+++ GIVEN ENTRIES
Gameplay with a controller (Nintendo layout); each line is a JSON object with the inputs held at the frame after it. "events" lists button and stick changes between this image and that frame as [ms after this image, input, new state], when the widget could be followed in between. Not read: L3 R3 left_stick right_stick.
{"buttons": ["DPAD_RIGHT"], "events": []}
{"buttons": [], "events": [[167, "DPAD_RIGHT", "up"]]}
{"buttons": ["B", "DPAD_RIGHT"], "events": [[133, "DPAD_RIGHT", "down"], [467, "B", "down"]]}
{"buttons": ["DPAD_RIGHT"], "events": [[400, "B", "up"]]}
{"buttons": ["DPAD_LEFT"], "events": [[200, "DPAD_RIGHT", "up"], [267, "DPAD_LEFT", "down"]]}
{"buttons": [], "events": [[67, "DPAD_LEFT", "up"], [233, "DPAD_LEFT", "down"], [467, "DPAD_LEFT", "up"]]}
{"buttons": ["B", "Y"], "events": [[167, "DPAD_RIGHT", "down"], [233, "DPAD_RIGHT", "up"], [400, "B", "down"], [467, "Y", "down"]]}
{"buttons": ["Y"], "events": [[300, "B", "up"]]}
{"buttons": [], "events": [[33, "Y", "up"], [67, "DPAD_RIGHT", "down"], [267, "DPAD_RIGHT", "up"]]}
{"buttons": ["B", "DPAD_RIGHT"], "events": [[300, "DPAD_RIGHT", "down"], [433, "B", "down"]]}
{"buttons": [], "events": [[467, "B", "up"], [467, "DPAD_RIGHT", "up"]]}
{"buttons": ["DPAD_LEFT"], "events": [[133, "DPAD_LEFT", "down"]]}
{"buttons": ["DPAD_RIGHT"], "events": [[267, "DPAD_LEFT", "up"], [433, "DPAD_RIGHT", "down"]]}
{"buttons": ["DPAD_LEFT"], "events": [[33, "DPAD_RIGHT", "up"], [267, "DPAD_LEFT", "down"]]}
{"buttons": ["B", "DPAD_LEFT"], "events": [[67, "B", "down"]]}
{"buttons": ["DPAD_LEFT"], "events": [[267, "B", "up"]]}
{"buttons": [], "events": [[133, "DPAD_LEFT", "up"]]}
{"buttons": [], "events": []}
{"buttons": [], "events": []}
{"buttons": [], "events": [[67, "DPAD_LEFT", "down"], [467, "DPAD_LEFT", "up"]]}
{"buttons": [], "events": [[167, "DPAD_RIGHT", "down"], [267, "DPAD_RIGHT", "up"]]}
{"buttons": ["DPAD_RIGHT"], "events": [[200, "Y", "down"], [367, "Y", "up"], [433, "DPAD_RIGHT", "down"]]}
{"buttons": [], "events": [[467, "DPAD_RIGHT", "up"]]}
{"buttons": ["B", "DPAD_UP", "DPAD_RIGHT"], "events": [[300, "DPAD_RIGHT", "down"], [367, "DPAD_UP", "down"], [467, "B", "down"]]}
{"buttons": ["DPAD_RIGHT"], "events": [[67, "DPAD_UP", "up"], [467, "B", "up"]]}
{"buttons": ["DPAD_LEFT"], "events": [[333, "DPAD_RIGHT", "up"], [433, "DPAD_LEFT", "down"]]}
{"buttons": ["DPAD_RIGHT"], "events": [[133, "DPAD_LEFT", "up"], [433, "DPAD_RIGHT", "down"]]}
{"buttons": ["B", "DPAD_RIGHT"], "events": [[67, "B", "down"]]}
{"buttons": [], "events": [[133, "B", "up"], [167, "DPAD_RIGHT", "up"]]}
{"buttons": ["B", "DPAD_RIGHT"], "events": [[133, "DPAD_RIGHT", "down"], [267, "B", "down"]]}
++++++
The output should match the records above exactly, line for line.

(EXERCISE OUTPUT)
Gameplay with a controller (Nintendo layout); each line is a JSON object with the inputs held at the frame after it. "events" lists button and stick changes between this image and that frame as [ms after this image, input, new state], when the widget could be followed in between. Not read: L3 R3 left_stick right_stick.
{"buttons": ["DPAD_RIGHT"], "events": []}
{"buttons": [], "events": [[167, "DPAD_RIGHT", "up"]]}
{"buttons": ["B", "DPAD_RIGHT"], "events": [[133, "DPAD_RIGHT", "down"], [467, "B", "down"]]}
{"buttons": ["DPAD_RIGHT"], "events": [[400, "B", "up"]]}
{"buttons": ["DPAD_LEFT"], "events": [[200, "DPAD_RIGHT", "up"], [267, "DPAD_LEFT", "down"]]}
{"buttons": [], "events": [[67, "DPAD_LEFT", "up"], [233, "DPAD_LEFT", "down"], [467, "DPAD_LEFT", "up"]]}
{"buttons": ["B", "Y"], "events": [[167, "DPAD_RIGHT", "down"], [233, "DPAD_RIGHT", "up"], [400, "B", "down"], [467, "Y", "down"]]}
{"buttons": ["Y"], "events": [[300, "B", "up"]]}
{"buttons": [], "events": [[33, "Y", "up"], [67, "DPAD_RIGHT", "down"], [267, "DPAD_RIGHT", "up"]]}
{"buttons": ["B", "DPAD_RIGHT"], "events": [[300, "DPAD_RIGHT", "down"], [433, "B", "down"]]}
{"buttons": [], "events": [[467, "B", "up"], [467, "DPAD_RIGHT", "up"]]}
{"buttons": ["DPAD_LEFT"], "events": [[133, "DPAD_LEFT", "down"]]}
{"buttons": ["DPAD_RIGHT"], "events": [[267, "DPAD_LEFT", "up"], [433, "DPAD_RIGHT", "down"]]}
{"buttons": ["DPAD_LEFT"], "events": [[33, "DPAD_RIGHT", "up"], [267, "DPAD_LEFT", "down"]]}
{"buttons": ["B", "DPAD_LEFT"], "events": [[67, "B", "down"]]}
{"buttons": ["DPAD_LEFT"], "events": [[267, "B", "up"]]}
{"buttons": [], "events": [[133, "DPAD_LEFT", "up"]]}
{"buttons": [], "events": []}
{"buttons": [], "events": []}
{"buttons": [], "events": [[67, "DPAD_LEFT", "down"], [467, "DPAD_LEFT", "up"]]}
{"buttons": [], "events": [[167, "DPAD_RIGHT", "down"], [267, "DPAD_RIGHT", "up"]]}
{"buttons": ["DPAD_RIGHT"], "events": [[200, "Y", "down"], [367, "Y", "up"], [433, "DPAD_RIGHT", "down"]]}
{"buttons": [], "events": [[467, "DPAD_RIGHT", "up"]]}
{"buttons": ["B", "DPAD_UP", "DPAD_RIGHT"], "events": [[300, "DPAD_RIGHT", "down"], [367, "DPAD_UP", "down"], [467, "B", "down"]]}
{"buttons": ["DPAD_RIGHT"], "events": [[67, "DPAD_UP", "up"], [467, "B", "up"]]}
{"buttons": ["DPAD_LEFT"], "events": [[333, "DPAD_RIGHT", "up"], [433, "DPAD_LEFT", "down"]]}
{"buttons": ["DPAD_RIGHT"], "events": [[133, "DPAD_LEFT", "up"], [433, "DPAD_RIGHT", "down"]]}
{"buttons": ["B", "DPAD_RIGHT"], "events": [[67, "B", "down"]]}
{"buttons": [], "events": [[133, "B", "up"], [167, "DPAD_RIGHT", "up"]]}
{"buttons": ["B", "DPAD_RIGHT"], "events": [[133, "DPAD_RIGHT", "down"], [267, "B", "down"]]}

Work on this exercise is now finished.